Dr. Brian Schmidt, Director of the NYU Bluestone Center for Clinical Research, and Dr. Fran Cartwright, Senior Director of Nursing, Oncology Services and Medicine at the NYU Langone Medical Center and Cancer Institute, are co-investigators for the study. This project is a sub-study within the "Symptom Clusters in Oncology Patients Receiving Chemotherapy" Study, based out of the University of California, San Francisco with principal investigators, Dr. Christine Miaskowski and Dr. Bradley Aouizerat. This inter-institutional collaboration will aid in expediting the translation of findings to clinical practice to improve patient outcomes.
Patients with cancer face a number of challenges in addition to their principal focus on survival. Cancer-related symptoms present a particularly devastating challenge and can occur before the diagnosis and continue through many years post treatment. While these symptoms can occur in isolation, more often they are identified in clusters. These symptom clusters typically include pain, fatigue, depression, and sleep disturbances with variations in both severity and in combination. These symptoms contribute to the physiological and psychological trauma these patients face and can be as devastating as the cancer diagnosis itself.

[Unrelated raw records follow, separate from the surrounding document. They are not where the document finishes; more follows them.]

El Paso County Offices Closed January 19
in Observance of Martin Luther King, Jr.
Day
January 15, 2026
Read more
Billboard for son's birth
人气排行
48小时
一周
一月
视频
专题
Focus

Many of the known contributors to these symptoms, including the malignancy itself, are non-modifiable. However, one possible contributor to increased symptom expression and severity that is modifiable is hyperglycemia. While having pre-existing diabetes is a risk for hyperglycemic events during cancer treatments, hyperglycemia can occur in patients with cancer independent of diabetic history. Hyperglycemia during cancer treatment is usually due to older age, high body mass index, nutritional imbalances, low physical activity levels, high stress levels, glucocorticoids, chemotherapeutic regimens, and infections.
Inflammation has been identified as a central link between hyperglycemia and pain, fatigue, depression, and sleep disturbances. It is further hypothesized that sleep disturbances can trigger inflammatory pathways, which in turn, can contribute to depression. Investigating these pathways, and in particular, the modifiable contributors to these pathways, is essential to optimizing quality of life. The role of hyperglycemia is understudied in this capacity and, as a modifiable factor, the importance of understanding hyperglycemic events in patients with cancer is paramount.

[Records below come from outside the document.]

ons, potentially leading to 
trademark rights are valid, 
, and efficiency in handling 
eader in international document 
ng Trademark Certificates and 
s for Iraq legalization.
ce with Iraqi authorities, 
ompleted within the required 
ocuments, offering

The study will evaluate correlations between glycosylated hemoglobin A1c levels, an established measure of glucose, and self-reported severity levels of pain, fatigue, sleep disturbances, and depression in patients undergoing chemotherapy. Adult patients being treated with primary or adjuvant chemotherapy at the outpatient NYU Clinical Cancer Center for cancers of the breast, lung, gastrointestinal, or gynecologic tissue will be enrolled with a target of 600 total patients.
Dr. Hammer believes that the study will contribute greatly to our understanding about the influence of glycemic status in relation to cancer. Dr. Hammer says, “We are excited to expand our glycemic research in patients with cancer to assess symptom severity. Based on findings, we anticipate incorporating tailored interventions to the care of patients with cancer to mitigate glycemic excursions for the improvement of functional status, quality of life, infection control, and overall survival.”